### EXERCISE GOAL
Filter the entries, keeping every line with the string "none".

### Before-and-after change records
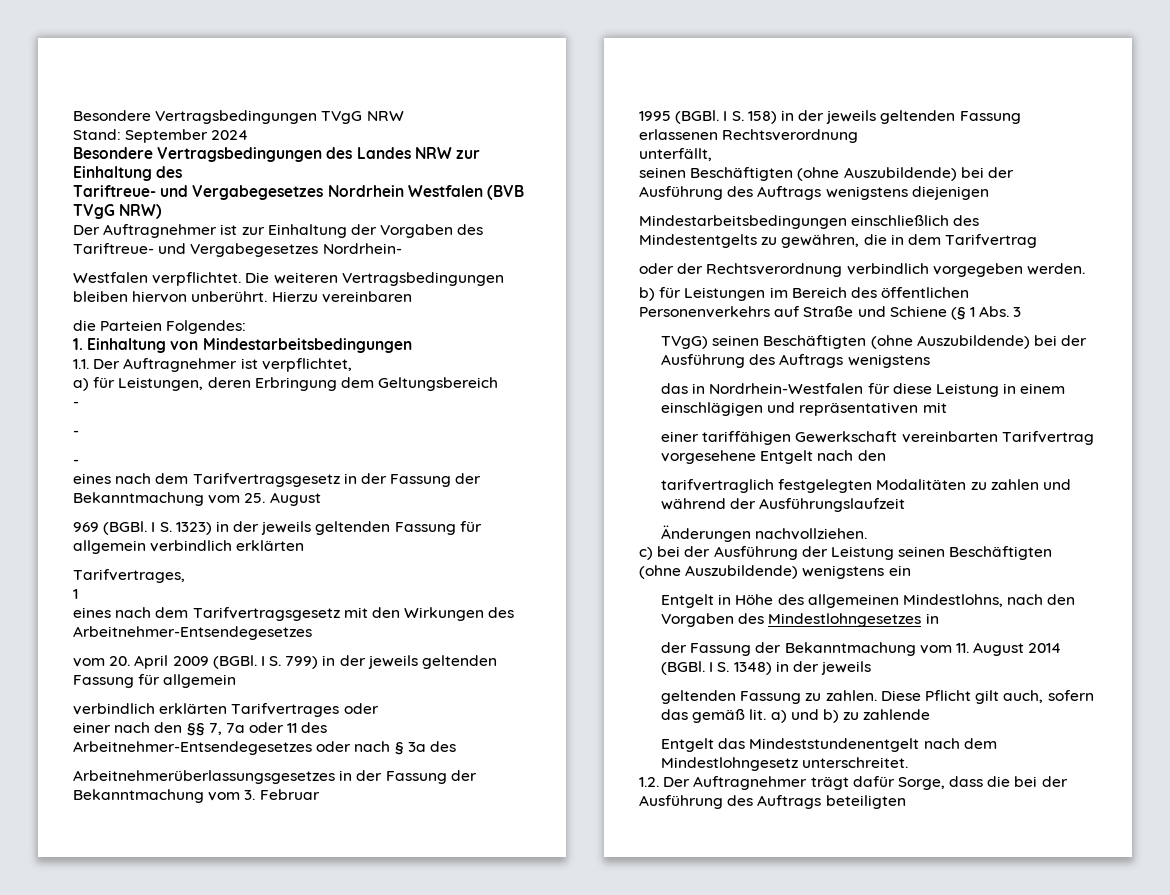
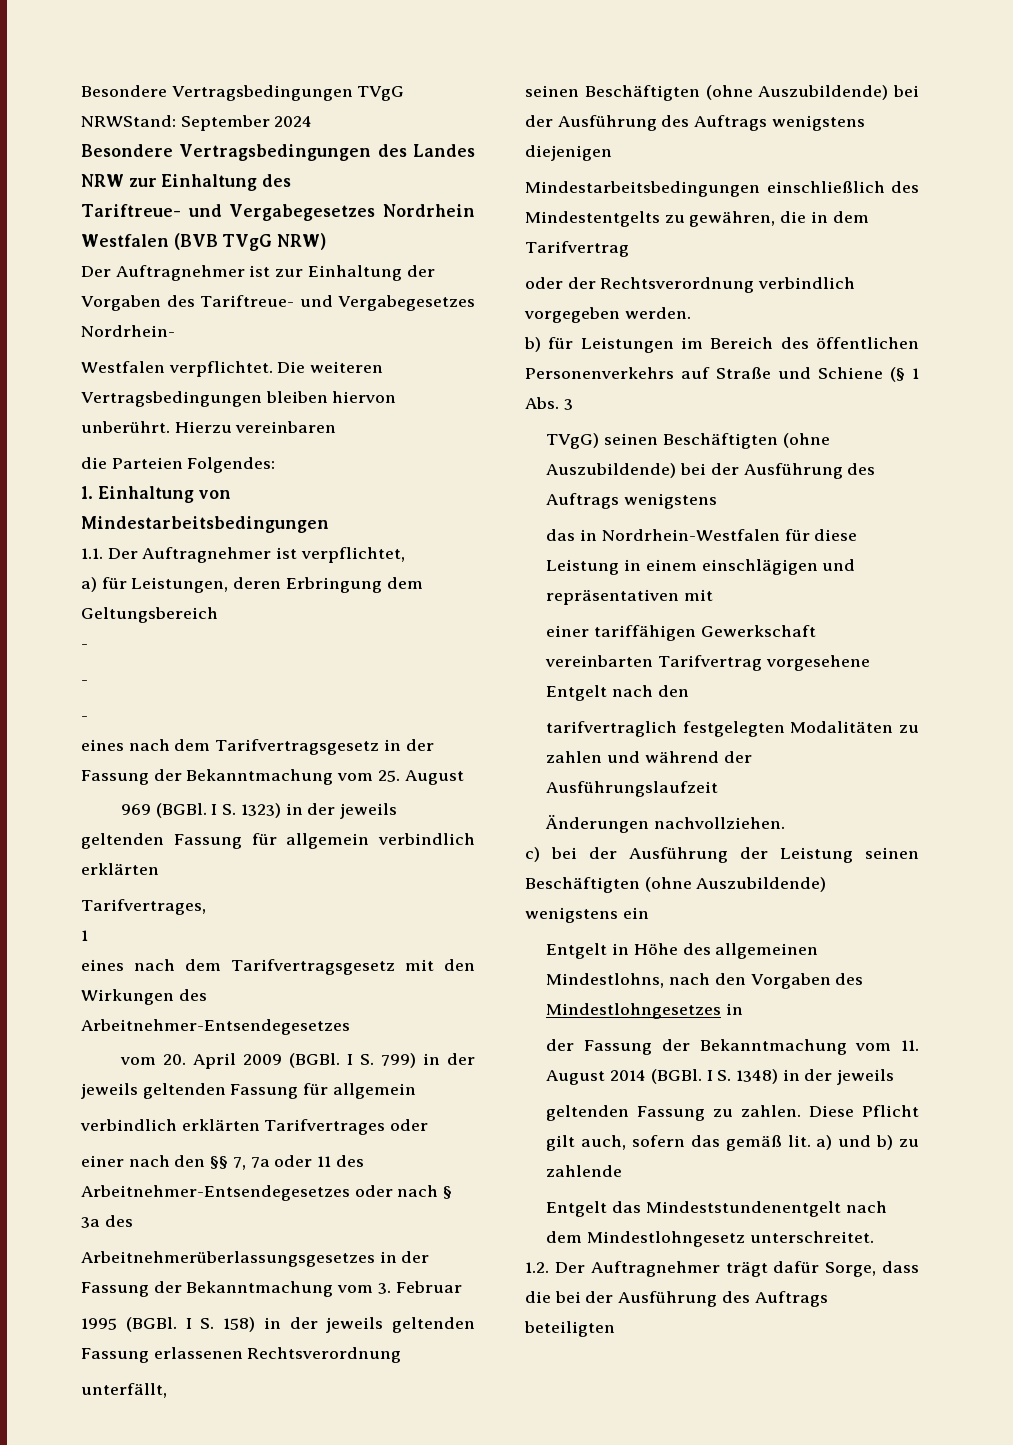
[366,111,404,121] [73,129,121,140] NRW // Stand: -> [81,115,176,127] NRWStand:

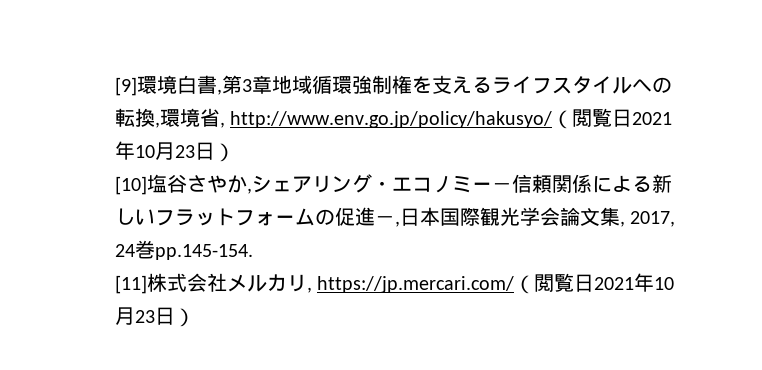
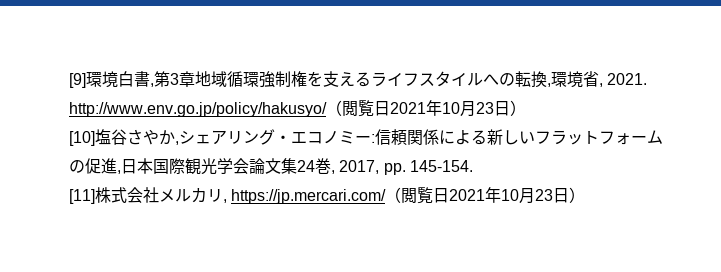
(225, 125) none -> [607,73,648,85] 2021.
[491,183,512,191] － -> [370,134,375,143] :
[374,216,395,224] － -> (117, 166) none
(620, 216) none -> [296,158,331,174] 24巻
[114,240,253,260] 24巻pp.145-154. -> [383,160,473,175] pp. 145-154.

### ANSWER BELOW
(225, 125) none -> [607,73,648,85] 2021.
[374,216,395,224] － -> (117, 166) none
(620, 216) none -> [296,158,331,174] 24巻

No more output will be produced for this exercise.